W ubiegłym roku międzynarodowy panel ekspertów ds. demencji stwierdził, że wysoki poziom cholesterolu lipoprotein o niskiej gęstości (LDL) - powszechnie określanego jako tzw. "zły cholesterol" - jest czynnikiem ryzyka demencji.
Nowe badanie, które objęło prawie 109 000 osób, daje jednak jaśniejszy obraz tego, jak silny jest ten związek.
Według badania, które zostało opublikowane we wtorek w Journal of Neurology Neurosurgery & Psychiatry, osoby z niższym poziomem cholesterolu LDL miały o dwadzieścia sześć procent niższe ryzyko demencji, a w szczególności o dwadzieścia osiem procent niższe ryzyko choroby Alzheimera.
Badanie wykazało, że przyjmowanie statyn, które pomagają obniżyć poziom cholesterolu oraz zmniejszyć ryzyko zawału serca i udaru mózgu, zapewniało "dodatkowe efekty ochronne".

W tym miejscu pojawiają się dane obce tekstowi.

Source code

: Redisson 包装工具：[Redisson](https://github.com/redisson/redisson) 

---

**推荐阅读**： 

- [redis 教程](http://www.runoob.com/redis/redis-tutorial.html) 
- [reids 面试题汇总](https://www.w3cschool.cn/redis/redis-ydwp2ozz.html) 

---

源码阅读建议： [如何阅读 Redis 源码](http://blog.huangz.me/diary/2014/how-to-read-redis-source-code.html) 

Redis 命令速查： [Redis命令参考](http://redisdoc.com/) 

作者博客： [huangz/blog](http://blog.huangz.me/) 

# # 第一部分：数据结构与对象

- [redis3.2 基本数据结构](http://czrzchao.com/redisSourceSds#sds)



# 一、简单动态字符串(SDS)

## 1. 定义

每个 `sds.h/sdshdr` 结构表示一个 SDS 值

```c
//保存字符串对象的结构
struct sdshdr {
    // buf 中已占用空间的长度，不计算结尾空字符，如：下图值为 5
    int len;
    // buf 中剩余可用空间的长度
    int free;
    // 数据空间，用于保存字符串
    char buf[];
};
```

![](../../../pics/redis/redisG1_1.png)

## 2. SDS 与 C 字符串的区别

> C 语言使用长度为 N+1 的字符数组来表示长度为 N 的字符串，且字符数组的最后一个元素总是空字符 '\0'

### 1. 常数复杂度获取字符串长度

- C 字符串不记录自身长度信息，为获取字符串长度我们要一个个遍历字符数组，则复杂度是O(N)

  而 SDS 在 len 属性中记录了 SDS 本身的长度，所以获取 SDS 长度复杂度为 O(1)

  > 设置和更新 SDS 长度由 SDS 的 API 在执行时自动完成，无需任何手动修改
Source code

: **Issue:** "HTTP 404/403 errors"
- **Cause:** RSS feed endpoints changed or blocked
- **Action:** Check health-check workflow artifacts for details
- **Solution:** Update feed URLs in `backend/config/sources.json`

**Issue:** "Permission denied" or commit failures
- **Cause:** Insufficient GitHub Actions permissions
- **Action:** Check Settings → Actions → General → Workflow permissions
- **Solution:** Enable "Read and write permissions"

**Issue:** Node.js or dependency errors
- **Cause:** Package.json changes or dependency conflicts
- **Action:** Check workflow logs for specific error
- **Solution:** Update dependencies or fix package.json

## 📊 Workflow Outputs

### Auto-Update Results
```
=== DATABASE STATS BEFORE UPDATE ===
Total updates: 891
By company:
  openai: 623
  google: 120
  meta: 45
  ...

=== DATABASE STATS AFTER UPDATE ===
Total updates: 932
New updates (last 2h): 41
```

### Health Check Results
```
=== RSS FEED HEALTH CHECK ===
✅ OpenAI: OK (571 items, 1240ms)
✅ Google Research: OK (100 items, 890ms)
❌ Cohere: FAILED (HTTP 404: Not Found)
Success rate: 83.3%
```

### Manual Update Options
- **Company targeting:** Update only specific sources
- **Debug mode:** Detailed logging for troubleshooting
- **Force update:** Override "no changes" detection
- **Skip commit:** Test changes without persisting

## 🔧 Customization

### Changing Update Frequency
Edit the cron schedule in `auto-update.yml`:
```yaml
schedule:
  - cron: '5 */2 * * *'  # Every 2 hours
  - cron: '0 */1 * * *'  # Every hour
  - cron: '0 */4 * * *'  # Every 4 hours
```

Osoby z niskim poziomem cholesterolu LDL, które przyjmowały statyny, miały o 13 procent niższe ryzyko demencji w porównaniu z osobami, które ich nie przyjmowały.
Istnieją dwa rodzaje cholesterolu: cholesterol LDL przyczynia się do gromadzenia się złogów tłuszczu w tętnicach, zwiększając ryzyko problemów z sercem. Tymczasem lipoproteina o wysokiej gęstości (HDL), która jest często nazywana "dobrym cholesterolem", usuwa cholesterol LDL z tętnic i przenosi go z powrotem do wątroby, gdzie może zostać rozłożony.
W badaniu zmniejszenie ryzyka demencji było najbardziej widoczne u osób z poziomem cholesterolu LDL poniżej 70 mg/dl. U osób z bardzo niskim poziomem - poniżej 30 mg/dl - nie zaobserwowano dodatkowej redukcji ryzyka.
Według naukowców z Korei Południowej, wyniki sugerują, że pomoc ludziom w zarządzaniu poziomem cholesterolu może być skutecznym sposobem na spowolnienie lub zapobieganie demencji.
"Wyniki stanowią przekonujący argument dla badaczy, aby - prócz klasycznych podejść - rozważyć też wpływ cholesteroli LDL" - przekazał w oświadczeniu dr Francesco Tamagnini, neurofizjolog z University of Reading w Wielkiej Brytanii, który nie był zaangażowany w badanie.
Trwają poszukiwania odpowiedzi na temat demencji
Szacuje się, że demencja dotyka 57 milionów ludzi na całym świecie, a liczba ta ma się potroić do 2050 roku. Eksperci uważają jednak, że około połowę przypadków demencji można opóźnić lub całkowicie im zapobiec.
Do tej pory wiele badań nad demencją koncentrowało się na nieprawidłowych blaszkach beta amyloidu, które są nagromadzeniem białka w mózgu i są charakterystyczne dla choroby Alzheimera - najczęstszej formy demencji.
"W historii choroby Alzheimera jest wyraźnie więcej niż początkowo sądziliśmy" - powiedział Tamagnini.
Jest zbyt wcześnie, aby stwierdzić, że cholesterol LDL faktycznie powoduje demencję. Badanie ma pewne ograniczenia, w tym fakt, że analizowało dane zdrowotne pacjentów retrospektywnie, co oznacza, że na związek między niższym poziomem cholesterolu LDL a ryzykiem demencji mogły wpływać inne czynniki.
"Ryzyko demencji jest złożone i zależy od wielu czynników" - poinformowała w oświadczeniu dr Julia Dudley, która kieruje badaniami w Alzheimer's Research UK. - "Bez szczegółowego obrazu tego, co dzieje się w mózgu, nie wiemy, czy istnieje bezpośredni związek między niższym poziomem cholesterolu a zmniejszonym ryzykiem demencji".
Następnym krokiem jest przeprowadzenie przez naukowców badań klinicznych, które sprawdzą, czy statyny obniżające poziom cholesterolu LDL mogą pomóc spowolnić postęp choroby.
"W międzyczasie dbanie o zdrowie serca pozostaje jednym z najskuteczniejszych sposobów ochrony zdrowia mózgu" - przekonywała Dudley.